#### Records for this task
******

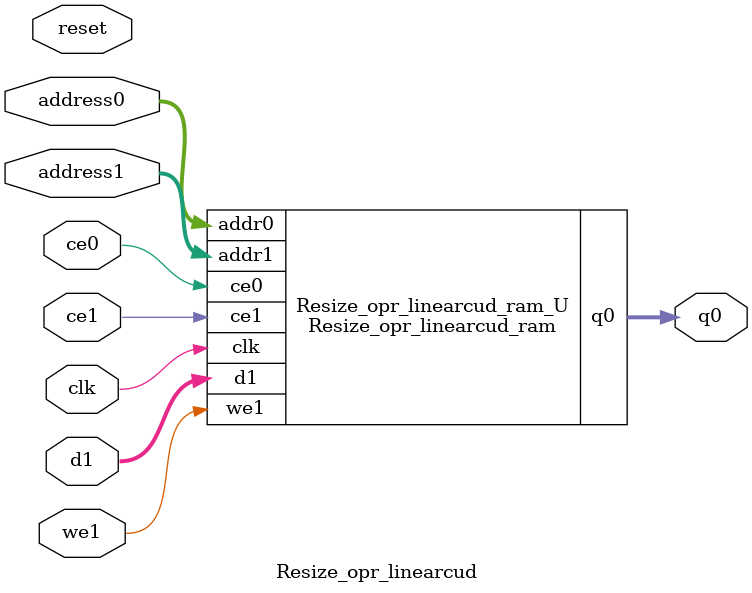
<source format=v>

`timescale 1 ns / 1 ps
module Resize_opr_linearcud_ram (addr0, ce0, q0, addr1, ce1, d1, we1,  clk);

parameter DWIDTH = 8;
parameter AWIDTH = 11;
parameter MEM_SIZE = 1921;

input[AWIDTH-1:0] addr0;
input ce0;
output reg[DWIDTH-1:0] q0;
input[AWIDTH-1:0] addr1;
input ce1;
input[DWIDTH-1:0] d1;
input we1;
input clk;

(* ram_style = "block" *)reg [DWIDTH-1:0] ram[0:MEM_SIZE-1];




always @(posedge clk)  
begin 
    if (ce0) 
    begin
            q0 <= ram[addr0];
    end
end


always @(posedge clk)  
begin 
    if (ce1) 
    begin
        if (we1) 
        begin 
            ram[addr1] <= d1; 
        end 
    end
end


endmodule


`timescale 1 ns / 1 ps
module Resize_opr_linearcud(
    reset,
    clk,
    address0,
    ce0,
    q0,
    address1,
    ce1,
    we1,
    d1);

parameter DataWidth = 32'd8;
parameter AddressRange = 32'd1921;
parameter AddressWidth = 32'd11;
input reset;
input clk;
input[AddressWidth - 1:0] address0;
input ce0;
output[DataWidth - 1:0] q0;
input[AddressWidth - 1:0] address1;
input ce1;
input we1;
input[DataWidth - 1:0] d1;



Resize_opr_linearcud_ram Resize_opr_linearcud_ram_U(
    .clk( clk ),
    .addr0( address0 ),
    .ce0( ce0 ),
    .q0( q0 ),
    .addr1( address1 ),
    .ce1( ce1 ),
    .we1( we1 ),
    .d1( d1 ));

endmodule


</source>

******

Your copy of the records must match them exactly, except that no pictures appear in it.

#### Solved problem
<source format=v>

`timescale 1 ns / 1 ps
module Resize_opr_linearcud_ram (addr0, ce0, q0, addr1, ce1, d1, we1,  clk);

parameter DWIDTH = 8;
parameter AWIDTH = 11;
parameter MEM_SIZE = 1921;

input[AWIDTH-1:0] addr0;
input ce0;
output reg[DWIDTH-1:0] q0;
input[AWIDTH-1:0] addr1;
input ce1;
input[DWIDTH-1:0] d1;
input we1;
input clk;

(* ram_style = "block" *)reg [DWIDTH-1:0] ram[0:MEM_SIZE-1];




always @(posedge clk)  
begin 
    if (ce0) 
    begin
            q0 <= ram[addr0];
    end
end


always @(posedge clk)  
begin 
    if (ce1) 
    begin
        if (we1) 
        begin 
            ram[addr1] <= d1; 
        end 
    end
end


endmodule


`timescale 1 ns / 1 ps
module Resize_opr_linearcud(
    reset,
    clk,
    address0,
    ce0,
    q0,
    address1,
    ce1,
    we1,
    d1);

parameter DataWidth = 32'd8;
parameter AddressRange = 32'd1921;
parameter AddressWidth = 32'd11;
input reset;
input clk;
input[AddressWidth - 1:0] address0;
input ce0;
output[DataWidth - 1:0] q0;
input[AddressWidth - 1:0] address1;
input ce1;
input we1;
input[DataWidth - 1:0] d1;



Resize_opr_linearcud_ram Resize_opr_linearcud_ram_U(
    .clk( clk ),
    .addr0( address0 ),
    .ce0( ce0 ),
    .q0( q0 ),
    .addr1( address1 ),
    .ce1( ce1 ),
    .we1( we1 ),
    .d1( d1 ));

endmodule


</source>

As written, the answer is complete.